İngiltere, iki adet dünya savaşından galip çıkmasına rağmen, 1945’ten sonra eriyip dünya sahnesinde, ABD’nin arkasından koşturan küçük bir fino haline gelecekti. Ama Hindistan’dan çekilmeden önce bile, dünyanın o bölgesinde huzurun bir türlü yerleşememesini sağlayacak bir taksim ve bölünme yaratıp gidecekti. 1947 Ağustos’unda, bağımsızlığını kabul etmek zorunda kaldığı Hindistan’dan tüm gücünü çekip, aralarına nifak soktuğu Hindu ve Müslüman halkın birbirini boğazlamasını, İngiltere’ye dönmek için bindikleri geminin güvertesinden zevkle seyredeceklerdi.
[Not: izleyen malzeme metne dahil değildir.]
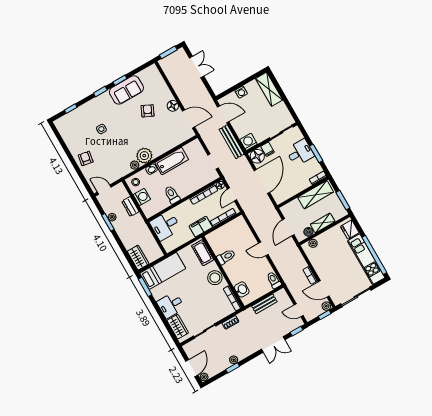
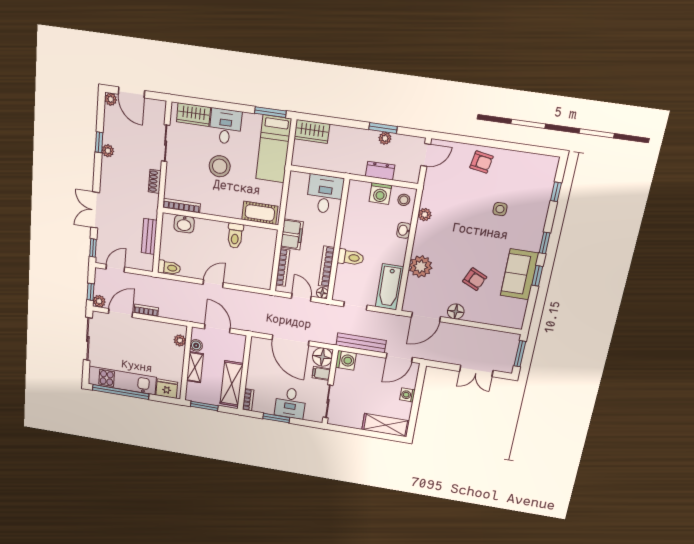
plant: (144, 156) -> (421, 267), moved
bathtub: (172, 161) -> (390, 287), moved
toilet: (172, 195) -> (351, 257), moved
stool: (215, 278) -> (220, 166), moved

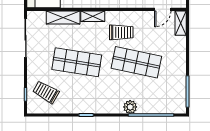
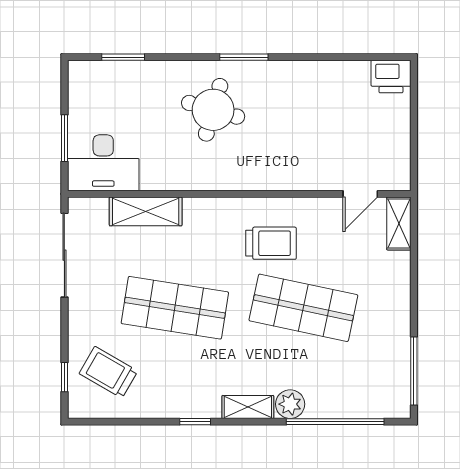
shelving: (93, 16) -> (248, 407), moved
HİNT ANAYASA MAHKEME YARGICI: TEK ÜLKEDE BİRLEŞELİM!
Hindistan Anayasa Mahkemesi yargıçlarından ve Hindistan Basın Konseyi Başkanı Markandey Katju; son Hindistan-Pakistan çatışması üzerine, birçok Hintli ve Pakistan’lı aydının duygularına tercüman olacak şu tahlili yapmıştı: “Hindistan’ın 1947’de “uydurma bir 2 ülke” teorisi ile böldürülmesi ve iki halk arasında o günden bu yana devam eden çatışmalar, Batı’nın gelişmiş devletlerinin işidir. Böylece Hindistan-Pakistan-Bengaldeş halkının tek bir çatı altında birleşerek, Çin Halk Cumhuriyeti gibi modern bir endüstriyel ülke haline gelmesini engellemiş olmaktadırlar. Halbuki birleşik bir Hindistan, bizim ucuz işgücümüze dayanarak Batıdaki endüstrilerin rakibi olabilirdi. Ondan dolayı da Batı, ellerinden gelebilecek her yolu deneyip, halkımız arasındaki din, dil ve sınıf farklılıklarını kullanıp, karşılıklı düşmanlık yaratmaktadırlar.”
ÖNÜ KESİLEN IRMAK: TÜRKİYE
Yargıç Katju’nun Hindistan için yaptığı bu dramatik tahlili Türkiye’ye uygulayınca, aynı emperyalist güçlerin son 100 senedir Türkiye üzerinde de aynı böl-yönet taktikleri ile halkımız arasındaki etnik, inanç ve dil farklılıklarını tekrar tekrar kullandıklarını kolaylıkla görebiliriz. Aynen birleşmiş bir Hindistan’ın Çin Halk Cumhuriyeti’nin izinden gidip, Asya’nın süper güçlerinden biri olabileceği gibi, 85 milyonluk birlik olmuş bir Türkiye’nin de, dünyadaki çok önemli ekonomik ve siyasi bir güç olma potansiyeli vardır. Ve 100 sene önce İngilizler, şimdi de ABD, aynı böl-yönet oyununu tüm dünyada olduğu gibi, Türkiye’de de tekrar tekrar ve her defasında başka kılıklarla sahneye koymaktalar. Ama kendisi de bir imparatorluk geleneğinden gelen Türk halkı, geçmişteki emperyalist bölücülük çabalarına başarılı şekilde karşı çıktığı gibi, bu son planları da çöpe atıp yoluna devam edecektir.